For the group presentations, I’ve been working with the tool Voyant, which does text analysis on one or more documents. Among its tools, it generates a word cloud of most frequent words, generates graphs of word frequency across the corpus, and lets you compare multiple documents. Once you have a text uploaded, you can play around a lot within the Voyant “skin”, opening and closing different tools, or clicking on a particular word to see trends for that word specifically. It’s also possible to generate a link to the skin that can then be shared with others, allowing them to then play around with the data on their own. I think this interactive feature could potentially be really useful, since it lets anyone who is curious take a look at the data and track key words in pursuit of whatever questions they might be interested in.
Just as an example of what using the Voyant tools looks like, this screenshot shows Shakespeare’s works (Voyant’s sample corpus).
Right now I have the word “king” selected, allowing me to see specific information about the word such as where in the corpus the word appears, frequencies of the word over time, and the word in context.
To apply Voyant specifically to runaway slave ads, Daniel and I looked at transcribed documents of runaway slave ads from Mississippi and Arkansas (PDF’s available from Documenting Runaway Slaves Project). I looked at the Arkansas ads, splitting the corpus up in two different ways. First, I split the document up by decade and then a single document of the ads from 1820-1865. (note: to turn off common stop words such as “and” “the”, click the gear icon and choose English for list of stop words) Splitting the ads up by decade could potentially make it easier to track changes over time, although since the original document was already ordered chronologically this is also possible to do with the single document. Another possibility we talked about in class is splitting up runaway ads into individual documents, making it possible to compare specific ads, rather than time clumps.
During class, Daniel and I combined the Arkansas and Mississippi documents to do a side-by-side comparison of the two states. Not surprisingly, “Arkansas” is a distinctive word in the Arkansas documents, but with other words such as “sheriff” or “committed” it could be interesting to dig down deeper and figure out why those differences exist. Are these merely linguistic/word choice differences, or do they indicate a difference in runaway patterns? These are the sorts of questions which Voyant raises, but can also help answer, with tools such as keywords in context.

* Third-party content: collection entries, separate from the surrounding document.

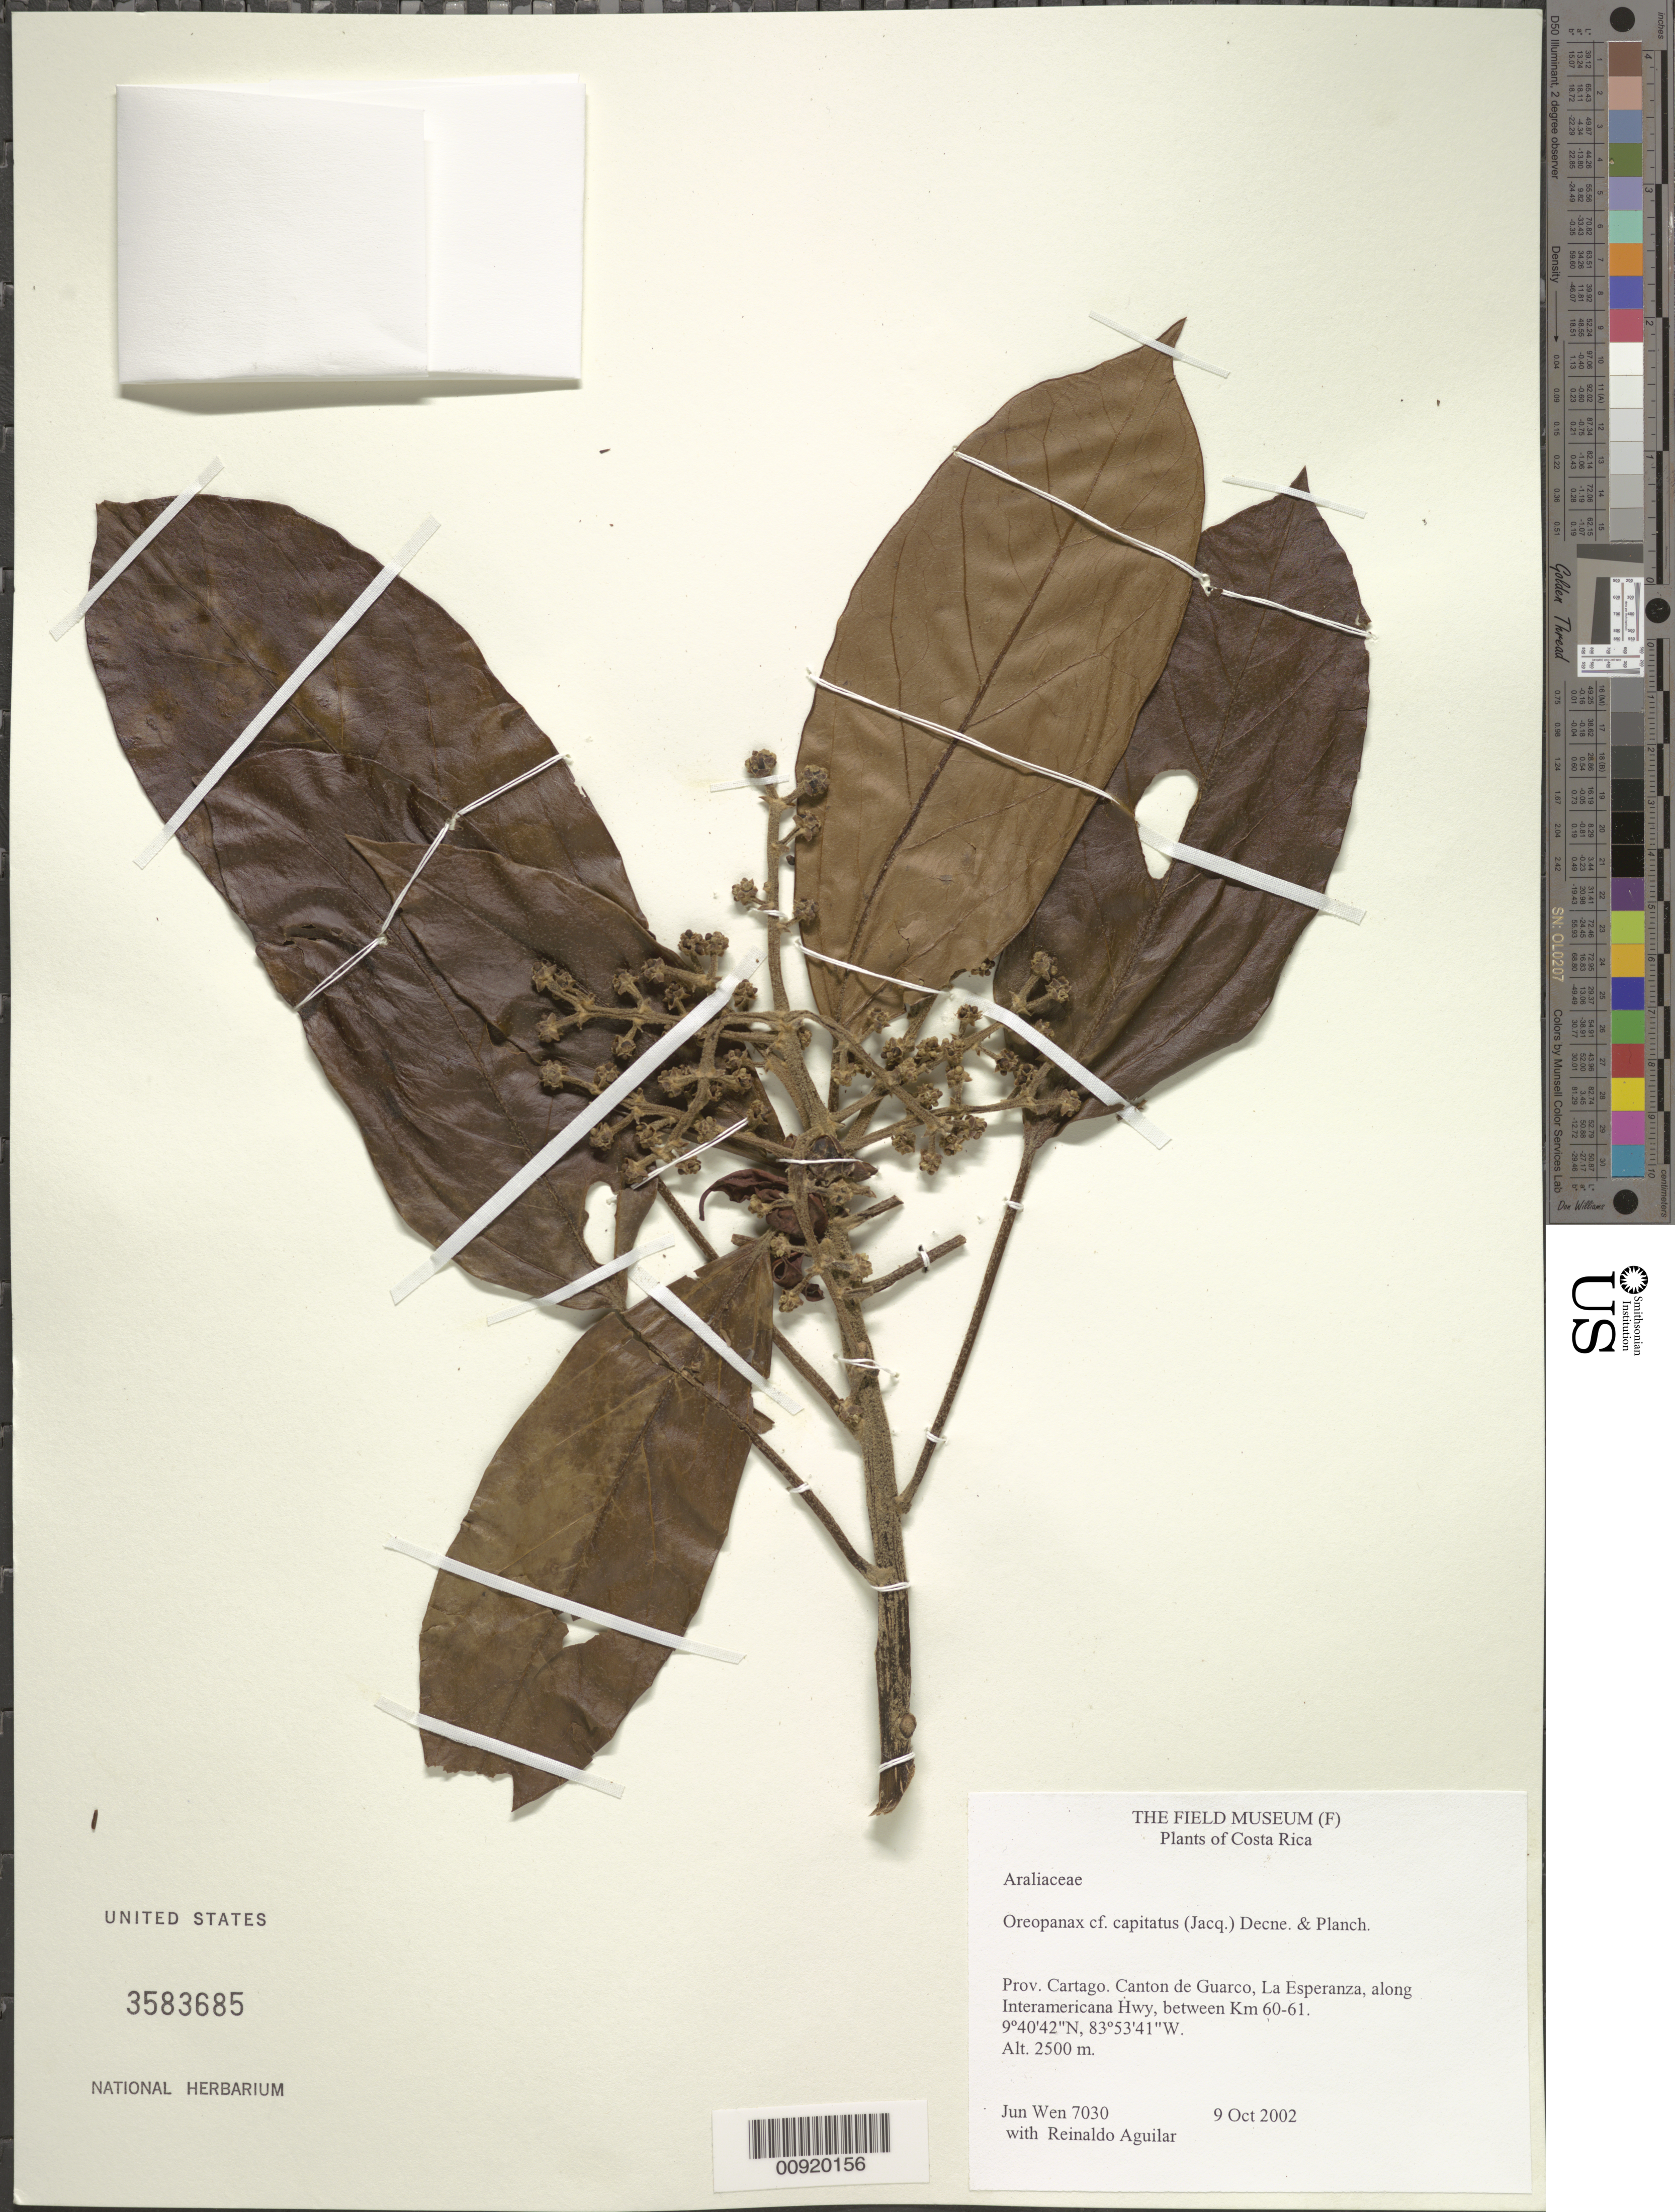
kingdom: Plantae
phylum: Tracheophyta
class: Magnoliopsida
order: Apiales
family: Araliaceae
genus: Oreopanax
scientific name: Oreopanax capitatus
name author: (Jacq.) Decne. & Planch.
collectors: J. Wen & R. Aguilar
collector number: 7030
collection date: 2002-10-09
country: Costa Rica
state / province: Cartago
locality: Canton de Guarco, La Esperanza, along Interamiercana Hwy, between Km 60 -61.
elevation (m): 2500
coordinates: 9 40 42 N, 83 53 41 W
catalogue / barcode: US 3583685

I was interested in comparing the work we’d already done on Mississippi and Arkansas to some of the Texas ads we’ve collected in the Telegraph and Texas Register. I transcribed Texas ads from 1837 (excluding reprints) and compared that with Mississippi and Arkansas ads from 1837. The sample from Texas is small, so I would be hesitant to draw grand conclusions from this comparison, but it’s a good place to start addressing the questions many of us were interested in about what difference Texas makes (if any) in runaway patterns. Here are the results of all three states for 1837. Looking forward, I’m interested in looking at these results more closely to see if they raise interesting questions regarding Texas. This can help us answer questions about whether or not it’s worthwhile to continue transcribing Texas ads (and if so, how many), and how to split up the data (by year, by individual advertisement?).
The main downside to using Voyant so far is the same issue we ran into with Mallett: the Telegraph and Texas Register advertisements are not available individually in text format. This is not so much a limitation with Voyant itself as it is with the medium of primary source documents we are working with. It does seem at this point that Voyant could be a useful tool, but if we as a class decide to use Voyant for our project in the future, we’ll have to think of ways to get around that obstacle.